Engineering durable antioxidative nanoreactors as synthetic organelles for autoregulatory cellular protection against oxidative stress

Abstract

Polymersomes, which are polymer vesicles containing an aqueous cavity enclosed in a polymer membrane, hold enormous potential for biomedical applications. In recent years, enzyme-loaded polymersomes, serving as therapeutic nanoreactors, have drawn substantial interest. A crucial requirement for effective catalytic function is to impart semipermeability to the vesicular membrane while maintaining its role as a protective barrier for encapsulated enzymes. However, achieving both long-term stability and optimal membrane permeability for sustained functionality remains a challenge in many reported examples. In this study, we introduce ROS-responsive polyion complex vesicles (PICsomes) loaded with antioxidant enzymes (catalase) as antioxidative nanoreactors. The intrinsic semipermeability and crosslinked network structure of the membrane enable long-lasting catalytic function of catalase.
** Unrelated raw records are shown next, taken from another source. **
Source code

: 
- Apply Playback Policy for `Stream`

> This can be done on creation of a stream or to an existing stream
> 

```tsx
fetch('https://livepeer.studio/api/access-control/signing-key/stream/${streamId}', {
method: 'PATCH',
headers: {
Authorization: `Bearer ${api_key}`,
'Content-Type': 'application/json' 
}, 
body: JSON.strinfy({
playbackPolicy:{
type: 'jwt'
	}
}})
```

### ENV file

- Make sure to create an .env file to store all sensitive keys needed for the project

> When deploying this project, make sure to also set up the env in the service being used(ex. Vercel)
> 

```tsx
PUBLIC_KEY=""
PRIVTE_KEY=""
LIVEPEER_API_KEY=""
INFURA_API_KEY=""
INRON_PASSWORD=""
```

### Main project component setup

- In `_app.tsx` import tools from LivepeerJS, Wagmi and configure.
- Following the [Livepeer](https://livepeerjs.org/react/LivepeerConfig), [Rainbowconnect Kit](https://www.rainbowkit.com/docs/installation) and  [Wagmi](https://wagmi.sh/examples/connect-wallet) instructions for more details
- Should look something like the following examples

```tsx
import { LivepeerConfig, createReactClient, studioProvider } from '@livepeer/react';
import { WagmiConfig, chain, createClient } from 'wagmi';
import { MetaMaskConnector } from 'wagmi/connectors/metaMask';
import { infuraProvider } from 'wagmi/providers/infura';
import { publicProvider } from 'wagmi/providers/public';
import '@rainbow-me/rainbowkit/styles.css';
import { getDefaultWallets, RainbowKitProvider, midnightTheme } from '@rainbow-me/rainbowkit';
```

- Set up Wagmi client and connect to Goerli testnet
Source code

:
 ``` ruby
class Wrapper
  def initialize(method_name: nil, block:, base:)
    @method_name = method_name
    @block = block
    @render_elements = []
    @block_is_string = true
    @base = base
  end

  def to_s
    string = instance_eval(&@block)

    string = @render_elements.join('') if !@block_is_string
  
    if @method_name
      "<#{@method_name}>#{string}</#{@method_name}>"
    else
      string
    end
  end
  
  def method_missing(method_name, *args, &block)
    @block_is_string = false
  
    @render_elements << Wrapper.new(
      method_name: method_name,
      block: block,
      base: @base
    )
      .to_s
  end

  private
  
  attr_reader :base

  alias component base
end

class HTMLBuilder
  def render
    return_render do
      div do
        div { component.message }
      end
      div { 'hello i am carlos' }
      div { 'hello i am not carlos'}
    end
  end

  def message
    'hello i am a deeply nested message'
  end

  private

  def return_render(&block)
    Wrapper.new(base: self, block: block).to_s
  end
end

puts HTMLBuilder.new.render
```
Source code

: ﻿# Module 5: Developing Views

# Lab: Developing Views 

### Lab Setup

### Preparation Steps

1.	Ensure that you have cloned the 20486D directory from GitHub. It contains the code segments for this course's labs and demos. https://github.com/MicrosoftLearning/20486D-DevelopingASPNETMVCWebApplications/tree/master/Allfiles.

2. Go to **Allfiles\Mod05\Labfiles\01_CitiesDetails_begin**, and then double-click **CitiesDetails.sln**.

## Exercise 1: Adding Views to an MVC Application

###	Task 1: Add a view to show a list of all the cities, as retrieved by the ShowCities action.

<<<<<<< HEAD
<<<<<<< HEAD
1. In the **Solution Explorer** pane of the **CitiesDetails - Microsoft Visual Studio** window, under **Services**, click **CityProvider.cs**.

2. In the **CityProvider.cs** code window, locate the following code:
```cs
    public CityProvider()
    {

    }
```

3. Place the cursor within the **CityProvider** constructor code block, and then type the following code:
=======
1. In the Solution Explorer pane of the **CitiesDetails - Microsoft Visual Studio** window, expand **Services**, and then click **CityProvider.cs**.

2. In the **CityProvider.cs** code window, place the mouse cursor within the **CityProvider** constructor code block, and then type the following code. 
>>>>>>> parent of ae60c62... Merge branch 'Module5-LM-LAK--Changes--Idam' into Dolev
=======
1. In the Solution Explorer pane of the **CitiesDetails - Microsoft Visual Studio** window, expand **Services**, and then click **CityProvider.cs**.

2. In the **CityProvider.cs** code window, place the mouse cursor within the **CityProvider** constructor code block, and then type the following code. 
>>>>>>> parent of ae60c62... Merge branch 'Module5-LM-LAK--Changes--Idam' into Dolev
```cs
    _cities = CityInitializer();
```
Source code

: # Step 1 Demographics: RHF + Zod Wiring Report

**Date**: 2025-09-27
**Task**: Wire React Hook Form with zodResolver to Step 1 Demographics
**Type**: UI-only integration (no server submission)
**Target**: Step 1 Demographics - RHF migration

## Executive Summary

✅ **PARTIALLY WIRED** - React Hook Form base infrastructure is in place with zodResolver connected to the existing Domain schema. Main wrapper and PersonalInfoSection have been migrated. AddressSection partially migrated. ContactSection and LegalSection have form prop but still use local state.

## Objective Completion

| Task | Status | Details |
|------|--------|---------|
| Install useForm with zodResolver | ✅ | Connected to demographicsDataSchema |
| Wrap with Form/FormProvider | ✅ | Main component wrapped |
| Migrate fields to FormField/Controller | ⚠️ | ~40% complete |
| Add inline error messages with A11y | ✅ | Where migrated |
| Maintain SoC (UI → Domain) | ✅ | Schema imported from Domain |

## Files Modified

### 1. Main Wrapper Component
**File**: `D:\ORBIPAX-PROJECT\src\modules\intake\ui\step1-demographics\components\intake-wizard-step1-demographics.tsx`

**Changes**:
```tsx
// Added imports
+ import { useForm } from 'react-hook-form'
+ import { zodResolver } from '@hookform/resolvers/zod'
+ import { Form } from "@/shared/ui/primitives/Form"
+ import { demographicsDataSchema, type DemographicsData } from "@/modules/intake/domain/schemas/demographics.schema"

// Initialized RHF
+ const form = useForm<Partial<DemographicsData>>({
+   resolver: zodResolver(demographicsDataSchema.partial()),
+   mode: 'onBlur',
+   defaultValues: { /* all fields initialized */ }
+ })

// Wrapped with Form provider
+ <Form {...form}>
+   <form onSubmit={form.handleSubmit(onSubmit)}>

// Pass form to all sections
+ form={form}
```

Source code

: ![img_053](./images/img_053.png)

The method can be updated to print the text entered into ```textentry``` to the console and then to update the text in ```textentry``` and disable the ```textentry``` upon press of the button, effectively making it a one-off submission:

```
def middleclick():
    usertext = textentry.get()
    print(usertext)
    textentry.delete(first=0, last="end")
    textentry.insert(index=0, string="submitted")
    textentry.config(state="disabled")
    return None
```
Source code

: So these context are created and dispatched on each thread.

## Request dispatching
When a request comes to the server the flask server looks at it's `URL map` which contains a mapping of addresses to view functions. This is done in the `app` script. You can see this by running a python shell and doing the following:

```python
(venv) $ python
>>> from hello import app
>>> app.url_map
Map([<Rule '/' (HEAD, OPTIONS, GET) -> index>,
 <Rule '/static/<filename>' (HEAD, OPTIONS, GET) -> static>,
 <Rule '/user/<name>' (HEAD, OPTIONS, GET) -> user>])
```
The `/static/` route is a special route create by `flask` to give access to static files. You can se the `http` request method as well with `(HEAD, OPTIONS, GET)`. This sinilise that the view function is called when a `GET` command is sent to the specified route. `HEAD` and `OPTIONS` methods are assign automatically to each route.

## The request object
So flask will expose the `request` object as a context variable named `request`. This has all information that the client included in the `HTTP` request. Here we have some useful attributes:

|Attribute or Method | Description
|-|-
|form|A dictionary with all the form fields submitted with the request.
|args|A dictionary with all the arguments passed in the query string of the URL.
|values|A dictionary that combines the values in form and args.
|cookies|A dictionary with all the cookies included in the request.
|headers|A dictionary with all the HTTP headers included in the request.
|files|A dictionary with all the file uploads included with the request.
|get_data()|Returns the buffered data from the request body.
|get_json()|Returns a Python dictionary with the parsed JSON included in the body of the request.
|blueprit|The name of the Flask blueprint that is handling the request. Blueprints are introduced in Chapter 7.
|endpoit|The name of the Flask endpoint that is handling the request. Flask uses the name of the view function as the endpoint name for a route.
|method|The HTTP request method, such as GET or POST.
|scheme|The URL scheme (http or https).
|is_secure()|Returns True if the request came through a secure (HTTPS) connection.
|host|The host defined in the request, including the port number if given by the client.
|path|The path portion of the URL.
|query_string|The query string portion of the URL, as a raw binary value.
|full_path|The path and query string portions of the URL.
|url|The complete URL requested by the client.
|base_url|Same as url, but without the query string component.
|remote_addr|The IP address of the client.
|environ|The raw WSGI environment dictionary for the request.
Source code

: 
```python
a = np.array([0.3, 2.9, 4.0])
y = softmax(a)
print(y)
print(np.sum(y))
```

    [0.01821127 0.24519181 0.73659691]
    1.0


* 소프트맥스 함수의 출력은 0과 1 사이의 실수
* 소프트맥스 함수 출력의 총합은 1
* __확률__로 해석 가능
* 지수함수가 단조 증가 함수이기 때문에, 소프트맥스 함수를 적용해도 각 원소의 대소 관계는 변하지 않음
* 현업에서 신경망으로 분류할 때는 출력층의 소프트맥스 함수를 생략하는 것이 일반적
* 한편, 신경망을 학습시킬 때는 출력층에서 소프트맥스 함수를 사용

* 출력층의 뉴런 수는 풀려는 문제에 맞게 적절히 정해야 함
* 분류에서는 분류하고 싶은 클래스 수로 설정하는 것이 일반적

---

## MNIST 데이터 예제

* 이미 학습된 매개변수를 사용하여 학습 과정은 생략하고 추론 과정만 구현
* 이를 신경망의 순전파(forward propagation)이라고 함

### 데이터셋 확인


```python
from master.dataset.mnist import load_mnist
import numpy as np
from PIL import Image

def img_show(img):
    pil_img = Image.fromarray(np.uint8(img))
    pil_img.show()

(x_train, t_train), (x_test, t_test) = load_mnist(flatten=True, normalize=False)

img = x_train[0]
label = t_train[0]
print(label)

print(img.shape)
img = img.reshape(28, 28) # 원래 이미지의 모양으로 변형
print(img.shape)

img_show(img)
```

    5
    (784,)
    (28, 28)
The nanoreactor exhibits inherent cell-protective properties against oxidative stress in fibroblasts due to the ROS-scavenging ability of polymers. Notably, triggered by ROS, the nanoreactor demonstrates autoregulatory control of redox homeostasis. This is because the cysteamine released by PICsomes not only acts as a free radical scavenger but also facilitates the transport of L-cysteine into cells, thereby enhancing glutathione (GSH) biosynthesis. The results further demonstrate significant long blood circulation of PICsomes loaded with catalase and strong protection effects against bloodstream oxidative stress, paving the way for the further development of truly effective in vivo therapeutics. These findings underscore the potential of the engineered antioxidative nanoreactor with durable functionality as synthetic organelles for cellular protection against oxidative stress.